Payer la médecine

paru dans la Revue Médicale Suisse le 25.2.2009

«Mais je vais jamais trouver les soins intensifs… !». Je viens de dire à la femme de mon patient que son mari a dû être opéré en urgence, et n’est plus dans la chambre où elle vient le voir depuis la semaine dernière. Tous les jours, puisqu’il n’y en a pas eu un sans lui depuis 50 ans.

Je tiens sa main à travers les couloirs : un équilibre fragile ça n’aide pas quand on est à la dérive dans un hôpital. Au chevet de son mari, après le soulagement simplement d’être là, les questions viennent. Elle passera quelques très mauvaises journées avant que son mari ne soit hors de danger. Pendant ce temps, d’autres s’occuperont de mon patient. Mais je verrai sa femme tous les jours, dans un service où je viens comme en visite m’enquérir de l’évolution du jour. Il m’arrivera de poser des questions à sa place, de prendre le temps de redire certaines choses. Je fournirai à mes collègues des informations d’avant, parfois difficiles à reconstruire autrement. «Je viens de l’étage…». Pour un temps, me voilà devenue une variété hospitalière de médecin traitant.

**CONTENU PRÉSENTÉ:**
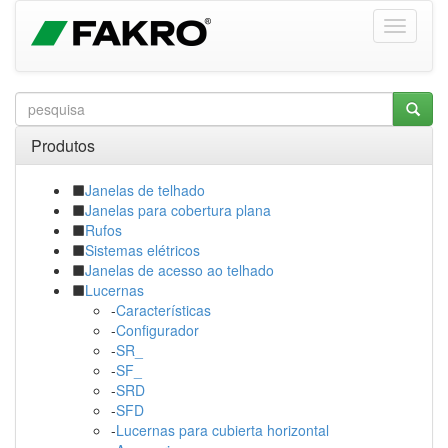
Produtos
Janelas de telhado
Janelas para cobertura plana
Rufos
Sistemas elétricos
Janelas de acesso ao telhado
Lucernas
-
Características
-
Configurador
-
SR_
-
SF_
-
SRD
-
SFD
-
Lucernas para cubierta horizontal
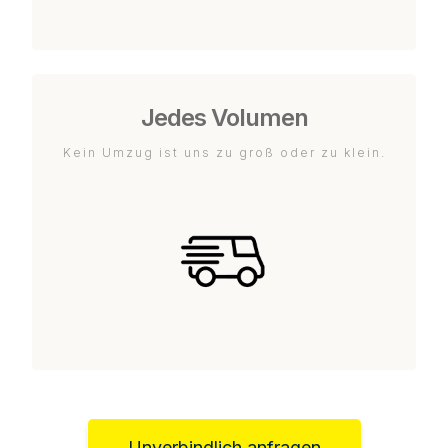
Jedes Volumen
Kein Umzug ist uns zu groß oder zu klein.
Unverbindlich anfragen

* * *

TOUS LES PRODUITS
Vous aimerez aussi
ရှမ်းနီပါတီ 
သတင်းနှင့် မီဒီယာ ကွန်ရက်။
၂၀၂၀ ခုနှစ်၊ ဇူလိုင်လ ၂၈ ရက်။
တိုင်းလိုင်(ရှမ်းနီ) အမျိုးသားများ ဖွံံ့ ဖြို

...

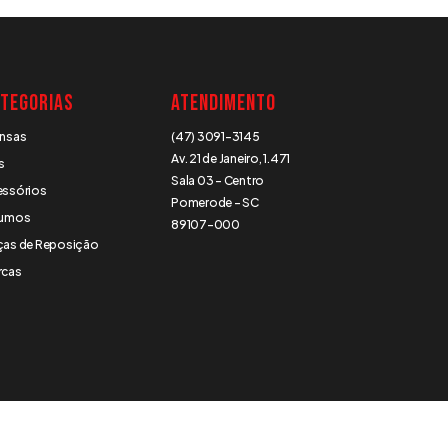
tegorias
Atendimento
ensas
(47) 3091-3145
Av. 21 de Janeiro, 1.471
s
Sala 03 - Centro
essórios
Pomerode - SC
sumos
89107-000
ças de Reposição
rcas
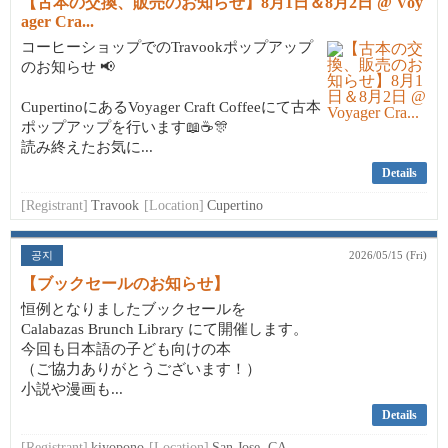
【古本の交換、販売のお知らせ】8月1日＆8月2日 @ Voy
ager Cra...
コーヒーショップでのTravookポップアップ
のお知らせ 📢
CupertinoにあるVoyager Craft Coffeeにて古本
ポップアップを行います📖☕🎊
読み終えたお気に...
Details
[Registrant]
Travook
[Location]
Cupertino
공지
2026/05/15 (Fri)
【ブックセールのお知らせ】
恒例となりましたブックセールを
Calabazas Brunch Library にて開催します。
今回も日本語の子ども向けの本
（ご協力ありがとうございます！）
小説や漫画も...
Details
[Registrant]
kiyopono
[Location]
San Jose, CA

**CONSIGNE 1:**
Recopiez le passage du texte « Payer la médecine » qui va de « Payer la médecine » à « depuis 50 ans. ».
**CONSIGNE 2:**
Rédigez la suite du texte « Payer la médecine » en reprenant après sa dernière phrase.

**RÉPONSE ATTENDUE 1:**
Payer la médecine

paru dans la Revue Médicale Suisse le 25.2.2009

«Mais je vais jamais trouver les soins intensifs… !». Je viens de dire à la femme de mon patient que son mari a dû être opéré en urgence, et n’est plus dans la chambre où elle vient le voir depuis la semaine dernière. Tous les jours, puisqu’il n’y en a pas eu un sans lui depuis 50 ans.

**RÉPONSE ATTENDUE 2:**
Tout cela, comment le rémunérer ? Si la question semble presque ontologique, la réponse est urgente. Dans la médecine générale, on ne peut payer le résultat, trop souvent sans lien avec les efforts consentis. Que faire ? Payons donc ces efforts. Les actes. Certains sont faciles à définir : un électrocardiogramme, une radiographie. Payons le transfert d’informations : les rapports, et autres liants de la continuité des soins. Ne manque-t-il pas l’essentiel ? Payons le temps de la consultation, très exactement. Payons la réflexion. Resterait l’empathie. La lucidité. La bonté. Resterait, paradoxe ultime, à payer le choix quotidien de mettre l’intérêt du patient avant le sien propre.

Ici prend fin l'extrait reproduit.